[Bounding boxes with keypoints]
□ □ □ □ □ □ □

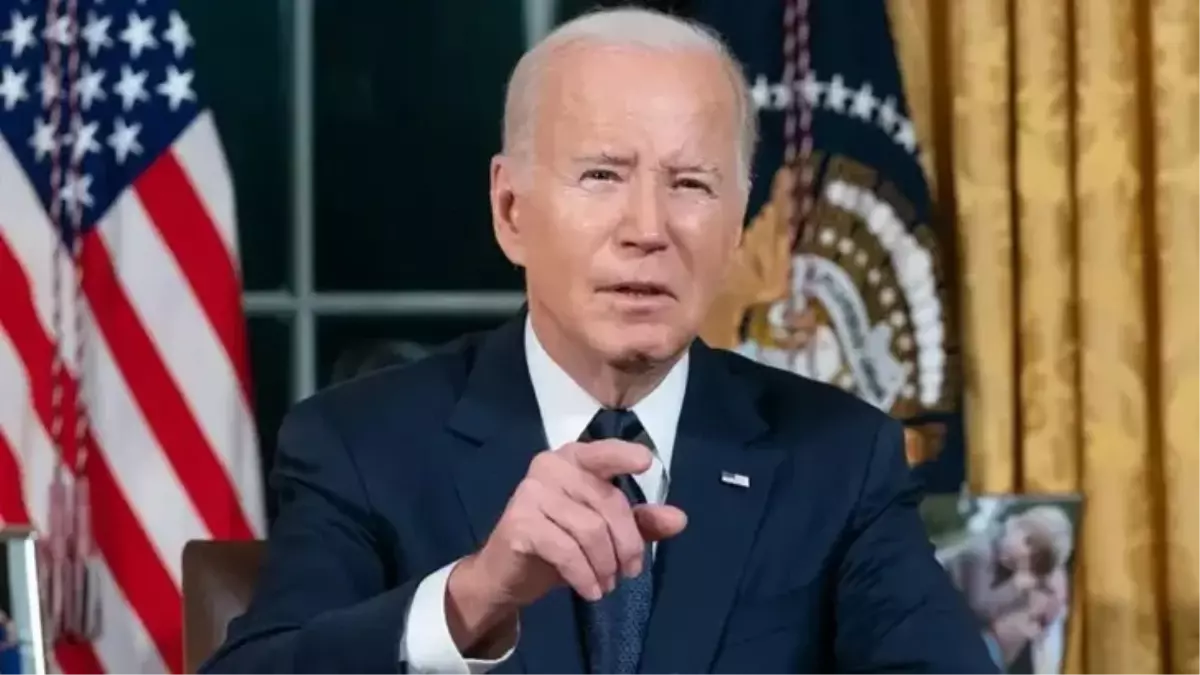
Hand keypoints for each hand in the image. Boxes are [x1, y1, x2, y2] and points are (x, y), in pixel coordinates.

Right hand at [445, 439, 687, 653]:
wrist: (506, 573)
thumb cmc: (559, 542)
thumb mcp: (605, 533)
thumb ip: (639, 522)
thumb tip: (679, 519)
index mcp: (573, 459)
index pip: (602, 452)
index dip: (623, 456)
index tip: (646, 463)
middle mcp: (549, 466)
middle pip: (607, 502)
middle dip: (627, 544)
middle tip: (629, 573)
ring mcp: (530, 492)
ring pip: (590, 530)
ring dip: (606, 566)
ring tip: (608, 584)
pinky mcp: (518, 523)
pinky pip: (566, 551)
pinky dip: (585, 576)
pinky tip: (591, 591)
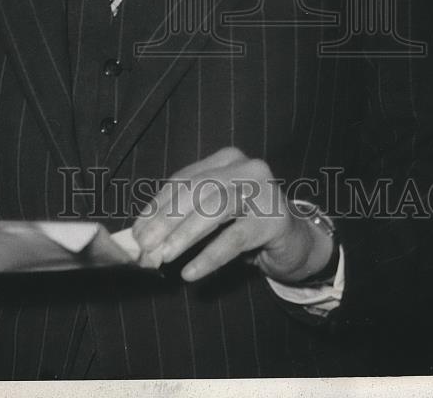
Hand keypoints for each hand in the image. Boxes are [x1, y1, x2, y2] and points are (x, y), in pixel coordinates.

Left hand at [132, 147, 333, 283]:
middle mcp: (245, 167)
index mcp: (225, 160)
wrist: (297, 242)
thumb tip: (142, 236)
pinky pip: (234, 238)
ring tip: (163, 256)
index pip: (182, 180)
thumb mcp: (214, 217)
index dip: (156, 206)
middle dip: (165, 220)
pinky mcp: (274, 219)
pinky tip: (191, 272)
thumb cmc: (247, 226)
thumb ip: (183, 218)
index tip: (136, 232)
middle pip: (196, 191)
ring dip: (184, 234)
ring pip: (214, 208)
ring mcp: (263, 190)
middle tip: (144, 246)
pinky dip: (209, 256)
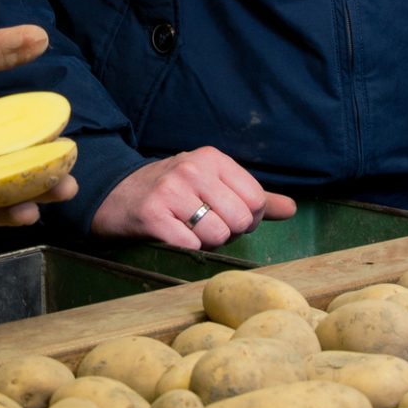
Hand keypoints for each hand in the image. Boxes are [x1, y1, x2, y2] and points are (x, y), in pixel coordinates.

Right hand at [92, 147, 295, 249]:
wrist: (115, 195)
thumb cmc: (171, 191)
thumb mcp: (212, 183)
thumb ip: (252, 196)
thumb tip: (292, 209)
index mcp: (212, 158)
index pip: (257, 199)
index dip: (249, 218)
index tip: (228, 217)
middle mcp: (192, 169)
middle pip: (241, 219)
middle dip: (229, 232)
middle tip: (207, 226)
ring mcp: (171, 191)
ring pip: (218, 236)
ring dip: (208, 244)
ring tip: (190, 231)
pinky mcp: (152, 216)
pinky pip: (191, 246)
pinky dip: (187, 249)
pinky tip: (174, 237)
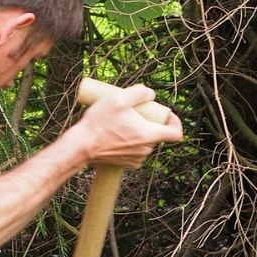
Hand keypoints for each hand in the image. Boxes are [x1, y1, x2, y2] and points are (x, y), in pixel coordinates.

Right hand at [61, 84, 182, 169]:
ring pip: (144, 142)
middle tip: (134, 113)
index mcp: (149, 135)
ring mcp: (135, 159)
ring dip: (137, 133)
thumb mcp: (118, 98)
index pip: (176, 133)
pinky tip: (116, 136)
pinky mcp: (125, 164)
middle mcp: (145, 150)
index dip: (175, 122)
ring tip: (121, 123)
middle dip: (149, 122)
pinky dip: (129, 143)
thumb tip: (150, 94)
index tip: (166, 115)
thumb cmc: (99, 123)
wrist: (81, 146)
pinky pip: (134, 151)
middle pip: (156, 134)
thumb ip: (139, 92)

□ □ □ □ □ □ □

Lines from the one above containing "ring pip: (218, 236)" down to the one containing "index tip: (166, 115)" should be transcribed exactly, with both ends kept and no pictures.

ring pip: (218, 236)
ring dip: (208, 244)
ring tip: (190, 231)
pinky mcp: (152, 216)
pinky pip: (191, 246)
pinky dip: (187, 249)
pinky tip: (174, 237)
Hand keypoints for each hand in the image. Boxes are [x1, y1, x2, y2] and points are (x, y), in pixel coordinates.

Right hand at [61, 84, 182, 169]:
ring pip: (144, 142)
middle tip: (134, 113)
index mcp: (149, 135)
ring mcp: (135, 159)
ring dip: (137, 133)
thumb mcp: (118, 98)
index pip: (176, 133)
pinky tip: (116, 136)
pinky mcp: (125, 164)
middle mcp: (145, 150)
index dip: (175, 122)
ring tip: (121, 123)
middle dip: (149, 122)
pinky dip: (129, 143)
thumb tip: (150, 94)
index tip: (166, 115)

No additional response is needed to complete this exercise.